Total system block diagram
A/D and D/A considerations
By removing the analog signals from the block diagram, the design of the pitch shifter can be done exclusively in the digital domain. The separation of the analog components from the digital components is shown in Figure 3.
The A/D is an Analog to Digital converter. The A/D is a single chip which converts an instantaneous analog voltage on its input line into an 8 bit digital value on its output lines. The time at which the A/D samples the input voltage is determined by control signals generated by the digital pitch shifter.
The D/A block is a Digital to Analog converter. The D/A is a single chip which converts a 8 bit digital value on its input lines into an analog voltage on its output lines. In this implementation of the pitch shifter, the D/A is a part of the Accumulator, and hence the digital part of the pitch shifter only deals with the D/A indirectly through the Accumulator interface.
Digital portion of the pitch shifter
Figure 4 illustrates the further decomposition of the pitch shifter into its component modules. The heart of the pitch shifter is a Micro-Programmed Control Unit (MCU). An MCU is similar to the CPU found in personal computers, except that the MCU is specialized to a particular task. The MCU has specialized output for controlling the A/D, the Storage Unit, and the Accumulator. The MCU is programmed using an assembly language created specifically for the pitch shifter system and that is described in detail below.
In addition, the pitch shifter also contains a Timing Unit which provides both the system clock and the sample clock. The sample clock determines the rate at which the pitch shifter samples the input signal. The frequency of the sample clock depends on the current setting of the sample_frequency input switch.
The Storage Unit is responsible for maintaining two buffers using a Random Access Memory (RAM). The sample buffer is filled with the current sample. The shift buffer contains the last sample recorded. By reading the shift buffer either more or less quickly than the sample buffer, the pitch of the stored sample can either be increased or decreased.
The Accumulator allows a mixture of the original and the shifted signal to be outputted at the same time. The Accumulator can average its current value with a new value to easily mix the two signals together.
Timing Unit
Overview
The Timing Unit uses a 1.8 MHz clock from a crystal oscillator to produce a 900 KHz system clock and either 19.2 KHz or 9.6 KHz sample clock. A block diagram of the Timing Unit is shown in Figure 5.
System clock
The system clock is created by dividing the crystal clock in half by using a 74LS393 counter. The crystal oscillator is fed into the clock input of the 74LS939 and the second least significant bit of the output is used as a system clock. The output of the 74LS393 is buffered using a 74LS04 inverter to avoid clock skew. Clock skew is a potential problem because the system clock is widely distributed around the pitch shifter.

**What you need to do**
1/ List every clock frequency stated in the pitch shifter text, each with what it belongs to.
2/ Answer from the pitch shifter text:
(a) How many bits are in the digital value the A/D puts on its output lines?
(b) Which two buffers does the Storage Unit maintain?
(c) What part is used to buffer the output of the 74LS393 to avoid clock skew?
3/ Reproduce the pitch shifter text from "Digital portion of" up to and including "in detail below.".
The records that follow play no part in this work.

**Supplied entries**
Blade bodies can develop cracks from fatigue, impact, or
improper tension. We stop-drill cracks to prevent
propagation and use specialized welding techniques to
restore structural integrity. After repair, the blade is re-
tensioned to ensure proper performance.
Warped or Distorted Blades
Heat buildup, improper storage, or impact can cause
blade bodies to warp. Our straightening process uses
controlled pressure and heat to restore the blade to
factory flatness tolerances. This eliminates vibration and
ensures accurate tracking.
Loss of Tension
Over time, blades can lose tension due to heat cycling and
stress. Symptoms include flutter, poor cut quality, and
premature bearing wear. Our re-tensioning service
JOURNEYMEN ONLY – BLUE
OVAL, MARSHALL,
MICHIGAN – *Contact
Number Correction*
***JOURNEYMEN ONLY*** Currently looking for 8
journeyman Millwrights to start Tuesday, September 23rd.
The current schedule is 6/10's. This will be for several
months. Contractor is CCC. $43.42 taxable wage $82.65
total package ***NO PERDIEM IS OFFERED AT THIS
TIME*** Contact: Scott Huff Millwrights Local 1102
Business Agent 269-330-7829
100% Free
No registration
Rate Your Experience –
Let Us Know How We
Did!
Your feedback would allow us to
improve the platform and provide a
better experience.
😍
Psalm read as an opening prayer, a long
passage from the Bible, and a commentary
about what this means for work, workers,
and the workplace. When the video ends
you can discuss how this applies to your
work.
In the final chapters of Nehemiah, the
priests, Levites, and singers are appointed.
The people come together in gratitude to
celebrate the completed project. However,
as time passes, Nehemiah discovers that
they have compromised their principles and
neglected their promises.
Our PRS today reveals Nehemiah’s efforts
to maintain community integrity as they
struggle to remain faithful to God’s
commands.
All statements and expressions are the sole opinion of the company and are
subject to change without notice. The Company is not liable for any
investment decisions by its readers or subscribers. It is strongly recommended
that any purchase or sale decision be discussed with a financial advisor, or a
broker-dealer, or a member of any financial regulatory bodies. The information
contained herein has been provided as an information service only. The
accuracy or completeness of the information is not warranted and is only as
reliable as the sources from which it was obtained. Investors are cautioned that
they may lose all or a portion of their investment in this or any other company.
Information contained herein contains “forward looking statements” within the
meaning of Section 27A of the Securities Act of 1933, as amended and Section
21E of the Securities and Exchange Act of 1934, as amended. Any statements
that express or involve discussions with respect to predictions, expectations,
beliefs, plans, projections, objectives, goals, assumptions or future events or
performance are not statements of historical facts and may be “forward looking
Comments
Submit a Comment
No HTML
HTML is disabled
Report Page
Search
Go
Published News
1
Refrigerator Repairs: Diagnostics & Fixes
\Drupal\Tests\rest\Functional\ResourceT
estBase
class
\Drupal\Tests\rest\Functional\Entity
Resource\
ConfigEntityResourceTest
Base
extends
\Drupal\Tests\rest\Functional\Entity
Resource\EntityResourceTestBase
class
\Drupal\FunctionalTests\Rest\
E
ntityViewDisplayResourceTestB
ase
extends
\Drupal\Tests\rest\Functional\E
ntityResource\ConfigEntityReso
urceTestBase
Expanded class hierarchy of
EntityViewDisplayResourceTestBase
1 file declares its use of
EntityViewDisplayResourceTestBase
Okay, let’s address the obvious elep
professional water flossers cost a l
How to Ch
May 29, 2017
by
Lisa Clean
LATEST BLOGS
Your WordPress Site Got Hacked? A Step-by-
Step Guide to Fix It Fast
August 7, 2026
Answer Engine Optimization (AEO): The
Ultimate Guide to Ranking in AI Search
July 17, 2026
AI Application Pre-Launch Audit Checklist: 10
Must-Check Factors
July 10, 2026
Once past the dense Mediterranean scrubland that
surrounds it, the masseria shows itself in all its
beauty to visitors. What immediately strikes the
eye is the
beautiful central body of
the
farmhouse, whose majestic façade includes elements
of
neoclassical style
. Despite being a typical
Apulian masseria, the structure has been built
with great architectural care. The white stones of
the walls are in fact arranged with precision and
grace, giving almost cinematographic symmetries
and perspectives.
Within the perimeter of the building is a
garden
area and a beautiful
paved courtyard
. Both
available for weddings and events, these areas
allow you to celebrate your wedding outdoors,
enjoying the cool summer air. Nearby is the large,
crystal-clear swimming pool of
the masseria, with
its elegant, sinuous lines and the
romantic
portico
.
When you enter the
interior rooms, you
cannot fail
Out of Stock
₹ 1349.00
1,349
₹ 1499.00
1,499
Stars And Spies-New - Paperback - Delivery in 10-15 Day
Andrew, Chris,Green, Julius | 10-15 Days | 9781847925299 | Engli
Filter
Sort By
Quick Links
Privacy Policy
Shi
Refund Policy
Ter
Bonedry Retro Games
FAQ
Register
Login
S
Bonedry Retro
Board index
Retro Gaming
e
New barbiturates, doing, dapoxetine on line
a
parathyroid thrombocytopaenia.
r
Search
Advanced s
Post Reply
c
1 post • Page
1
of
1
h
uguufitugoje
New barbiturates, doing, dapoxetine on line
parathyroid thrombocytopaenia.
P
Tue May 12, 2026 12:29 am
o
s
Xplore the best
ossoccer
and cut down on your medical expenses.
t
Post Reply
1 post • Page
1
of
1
--
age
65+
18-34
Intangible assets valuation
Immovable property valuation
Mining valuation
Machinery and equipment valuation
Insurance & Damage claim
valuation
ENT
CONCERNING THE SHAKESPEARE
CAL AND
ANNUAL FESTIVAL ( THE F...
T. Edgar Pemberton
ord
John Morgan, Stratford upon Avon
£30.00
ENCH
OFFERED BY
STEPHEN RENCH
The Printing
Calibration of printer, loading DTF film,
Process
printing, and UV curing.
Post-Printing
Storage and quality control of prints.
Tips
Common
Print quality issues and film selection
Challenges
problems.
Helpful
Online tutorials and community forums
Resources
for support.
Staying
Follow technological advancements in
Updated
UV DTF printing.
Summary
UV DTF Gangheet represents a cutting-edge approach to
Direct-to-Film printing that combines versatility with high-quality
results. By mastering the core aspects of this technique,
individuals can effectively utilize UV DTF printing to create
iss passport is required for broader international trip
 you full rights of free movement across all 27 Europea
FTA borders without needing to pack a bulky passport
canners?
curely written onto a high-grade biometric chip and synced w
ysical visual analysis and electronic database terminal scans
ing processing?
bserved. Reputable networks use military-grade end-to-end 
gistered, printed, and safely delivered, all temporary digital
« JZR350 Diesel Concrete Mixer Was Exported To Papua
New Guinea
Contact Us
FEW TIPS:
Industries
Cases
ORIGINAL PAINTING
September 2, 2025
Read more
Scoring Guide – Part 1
---
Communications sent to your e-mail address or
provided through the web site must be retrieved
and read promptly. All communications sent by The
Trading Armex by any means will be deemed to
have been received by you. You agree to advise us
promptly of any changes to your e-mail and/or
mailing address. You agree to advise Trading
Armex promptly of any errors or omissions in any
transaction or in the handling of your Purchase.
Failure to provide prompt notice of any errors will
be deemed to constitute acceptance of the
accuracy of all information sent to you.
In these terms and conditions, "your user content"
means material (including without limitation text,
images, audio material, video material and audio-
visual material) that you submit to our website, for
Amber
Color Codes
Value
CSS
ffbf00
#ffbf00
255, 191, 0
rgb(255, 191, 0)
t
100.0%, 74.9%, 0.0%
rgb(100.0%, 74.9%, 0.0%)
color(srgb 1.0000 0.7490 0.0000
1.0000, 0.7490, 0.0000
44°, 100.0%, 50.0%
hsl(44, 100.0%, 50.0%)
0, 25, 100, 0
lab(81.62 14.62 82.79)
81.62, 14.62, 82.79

**Results**
1/
- 1.8 MHz: the crystal oscillator clock
- 900 KHz: the system clock
- 19.2 KHz: one setting of the sample clock
- 9.6 KHz: the other setting of the sample clock

2/
(a) 8 bits.
(b) The sample buffer and the shift buffer.
(c) A 74LS04 inverter.

3/
Digital portion of the pitch shifter
Figure 4 illustrates the further decomposition of the pitch shifter into its component modules. The heart of the pitch shifter is a Micro-Programmed Control Unit (MCU). An MCU is similar to the CPU found in personal computers, except that the MCU is specialized to a particular task. The MCU has specialized output for controlling the A/D, the Storage Unit, and the Accumulator. The MCU is programmed using an assembly language created specifically for the pitch shifter system and that is described in detail below.